Nevertheless, this is definitely something I will never make at home, I thought. Not just because I can't cook, but because even contemplating the act of toting a head back from the butcher makes me feel a bit funny, and I can't begin to imagine what my flatmate would make of the whole thing. It was at that point I realised that one should never order something that one can't even imagine carrying home. (This sort of logic is no doubt why kebabs, sausage rolls and Scotch eggs are so perennially popular – they all have an easily transportable, edible casing that a calf's head simply doesn't.)

But all these themed restaurants that keep opening – hot dogs; greasy pleb burgers; posh burgers made to look like greasy pleb burgers; menus that feature only samphire, wet polenta or two of the following in very specific combinations: beef and lobster, chicken and beef, lobster and chicken, a chicken dressed up as a lobster – they make you feel like you need to inhabit a certain personality as you eat, rather than just being a dumpy little person who quite likes eating crackers with salt on top and considers them to be a perfectly agreeable meal.

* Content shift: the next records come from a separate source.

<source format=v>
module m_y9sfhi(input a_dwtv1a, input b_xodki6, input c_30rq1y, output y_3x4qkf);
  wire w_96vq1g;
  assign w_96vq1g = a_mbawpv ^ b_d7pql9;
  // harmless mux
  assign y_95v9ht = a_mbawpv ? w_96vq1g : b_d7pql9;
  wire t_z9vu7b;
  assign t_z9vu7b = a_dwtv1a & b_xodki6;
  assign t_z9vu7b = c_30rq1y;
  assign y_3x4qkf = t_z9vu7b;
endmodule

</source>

Like being handed a sombrero upon entering a particular type of tequila-slamming Tex-Mex affair, you put on the garb of the person who is supposed to be eating the poultrified crustacean. Or in my case, you imagine you must be a Parisian gourmande, and you end up nearly having to eat a baby cow's face.

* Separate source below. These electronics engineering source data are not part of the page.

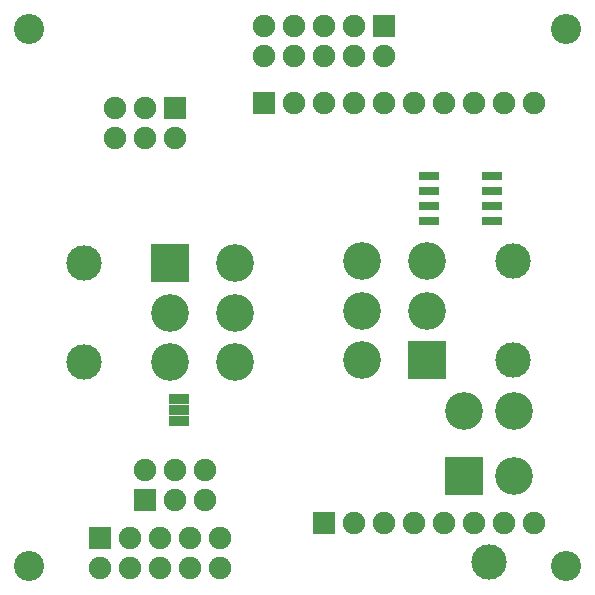
<source format=gts>
G04 DipTrace 3.0.0.1*
G04 Arm-shield_lay_V2.GTS*
%MOIN*%
G04 #@! TF.FileFunction,Soldermask,Top*
G04 #@! TF.Part,Single*
%ADD27C,0.1004*%
%ADD28C,0.11811*%
%ADD35R,0.12611X0.12611*%
%ADD37R,0.067055X0.029654*%
%ADD39R,0.068X0.033*%
%ADD41C,0.12611*%
%ADD43C,0.074929*%
%ADD45R,0.074929X0.074929*%
%FSLAX26Y26*%
G04*
G70*
G90*
G75*
G01*
G04 TopMask*
%LPD*%
D27*
X2262946Y2262946D3*
X475259Y475259D3*
Y2262946D3*
X2262946Y475259D3*
D45*
X1656633Y2275448D3*
D43*
Y2175448D3*
X1556633Y2275448D3*
Y2175448D3*
X1456633Y2275448D3*
Y2175448D3*
X1356633Y2275448D3*
Y2175448D3*
X1256633Y2275448D3*
Y2175448D3*
D45*
X712783Y569018D3*
D43*
Y469018D3*
X812783Y569018D3*
Y469018D3*
X912783Y569018D3*
Y469018D3*
X1012783Y569018D3*
Y469018D3*
X1112783Y569018D3*
Y469018D3*
D45*
X962810Y2000419D3*
D43*
Y1900419D3*
X862810Y2000419D3*
Y1900419D3*
X762810Y2000419D3*
Y1900419D3*
D45*
X862799Y694031D3*
D43*
Y794031D3*
X962799Y694031D3*
Y794031D3*
X1062799Y694031D3*
Y794031D3*
D41*
X944058Y1319097D3*
D39*
X975311Y956559D3*
Y994059D3*
Y1031559D3*
D45*
X1256591Y2019171D3*
D43*
X1356591D3*
X1456591D3*
X1556591D3*
X1656591D3*
X1756591D3*
X1856591D3*
X1956591D3*
X2056591D3*
X2156591D3*
D45*
X1456591Y619171D3*
D43*
X1556591D3*
X1656591D3*
X1756591D3*
X1856591D3*
X1956591D3*
X2056591D3*
X2156591D3*
D37*
X1806648Y1775395D3*
Y1725395D3*
Y1675395D3*
Y1625395D3*
X2019247D3*
Y1675395D3*
Y1725395D3*
Y1775395D3*
D35*
X1925411Y775290D3*
D41*
X2090765D3*
Y991825D3*
X1925411D3*
D28*
X2008088Y487888D3*
D41*
X1800398Y1325348D3*
Y1490702D3*
X1583862Y1159993D3*
Y1490702D3*
Y1325348D3*
D35*
X1800398Y1159993D3*
D28*
X2087799D3*
Y1490702D3*
D41*
X944058Y1153743D3*
X1160593Y1484451D3*
Y1153743D3*
Y1319097D3*
D35*
X944058Y1484451D3*
D28*
X656656D3*
Y1153743D3*
M02*

</source>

I'm a big fan of eating like yourself, if I'm honest. I can't do it all the time because I'd get scurvy within a month. But sometimes – especially when it's a bit cold and a lot dark – it's worth listening to your id when it tells you to have Super Noodles for tea, washed down with a floppy pizza. Winter menus are all about ordering for your id: warm, stodgy and snuggly. The gastronomic equivalent of a double Slanket and cuddling on the sofa. Winter food props up the heartsore, shrouds those who are sad in a glutinous coating of comfort and of clag.

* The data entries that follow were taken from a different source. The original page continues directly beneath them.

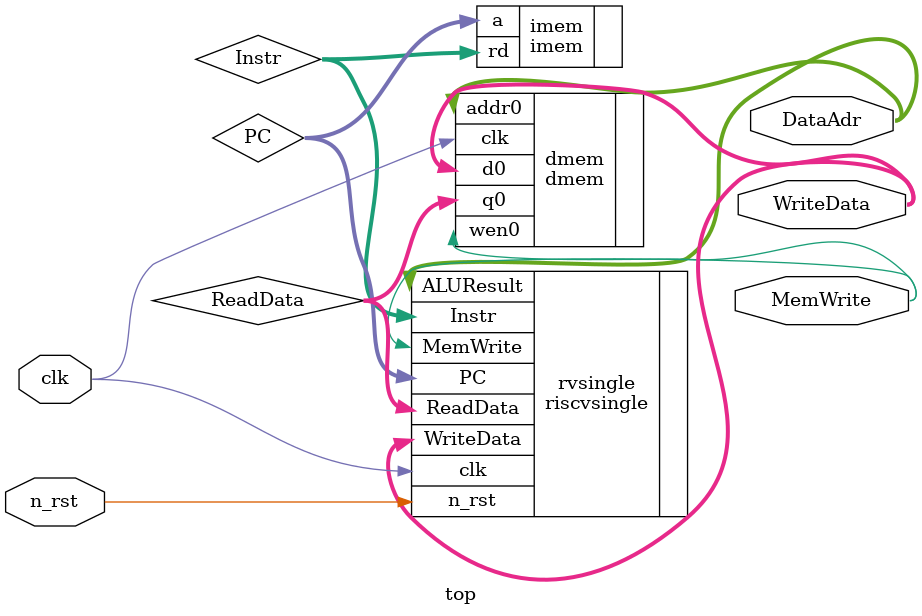
<source format=sv>
module top (
    clk,
    n_rst,
    WriteData,
    DataAdr,
    MemWrite
);

    input clk, n_rst;
    output [31:0] WriteData, DataAdr;
    output MemWrite;

    wire [31:0] PC, Instr, ReadData;

    riscvsingle rvsingle(
        .clk(clk),
        .n_rst(n_rst),
        .PC(PC),
        .Instr(Instr),
        .MemWrite(MemWrite),
        .ALUResult(DataAdr),
        .WriteData(WriteData),
        .ReadData(ReadData)
    );

    imem imem(
        .a(PC), 
        .rd(Instr)
    );

    dmem dmem(
        .clk(clk),
        .wen0(MemWrite),
        .addr0(DataAdr),
        .d0(WriteData),
        .q0(ReadData)
    );

endmodule

</source>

Clag is very important at this time of year, but is often maligned as filler, boringly beige, as not the right kind of food for foodies. Well, sod the foodies: pass me some batter and I'll eat it raw if I have to.

In the veal-head restaurant, I was pleased to see that the menu relied heavily on clag. It was a proper posh establishment, so it allayed any residual fears I had about the fact I eat as if rationing is still in effect. Most things came in pastry, and the pastry came with a side of mashed potato. When the quenelle de brochet – a dumpling filled with pike – came with a side of mashed potato too, the expression on my mother's face took in everything from confusion to ecstasy.

Back in London, I am faced with a foodie dilemma: I'm due to cook a Christmas-ish dinner for my sisters and their husbands next week. Given that my signature dish is either spaghetti-and-sausages-on-toast (from a tin, with a garnish of grated cheese) or a Thai green curry that owes more to Loyd Grossman than it does to my own efforts, I'm a little anxious about poisoning them. Or making them cry at the very least.

Still, I'm determined to make a go of it. I've just ordered a ham from the local butcher. Actually, what I meant was a gammon, as he pointed out. I was feeling pretty good about it all, until someone else, quite reasonably, told me I'd also have to think about starters and side dishes. And then somehow make sure they were all ready at the same time as the ham… sorry, gammon. With this in mind, I thought I'd just serve up mash (although I'll obviously be calling it fondant potato) in a big trough at the end of the table. Clag-tastic, and not a veal's head in sight.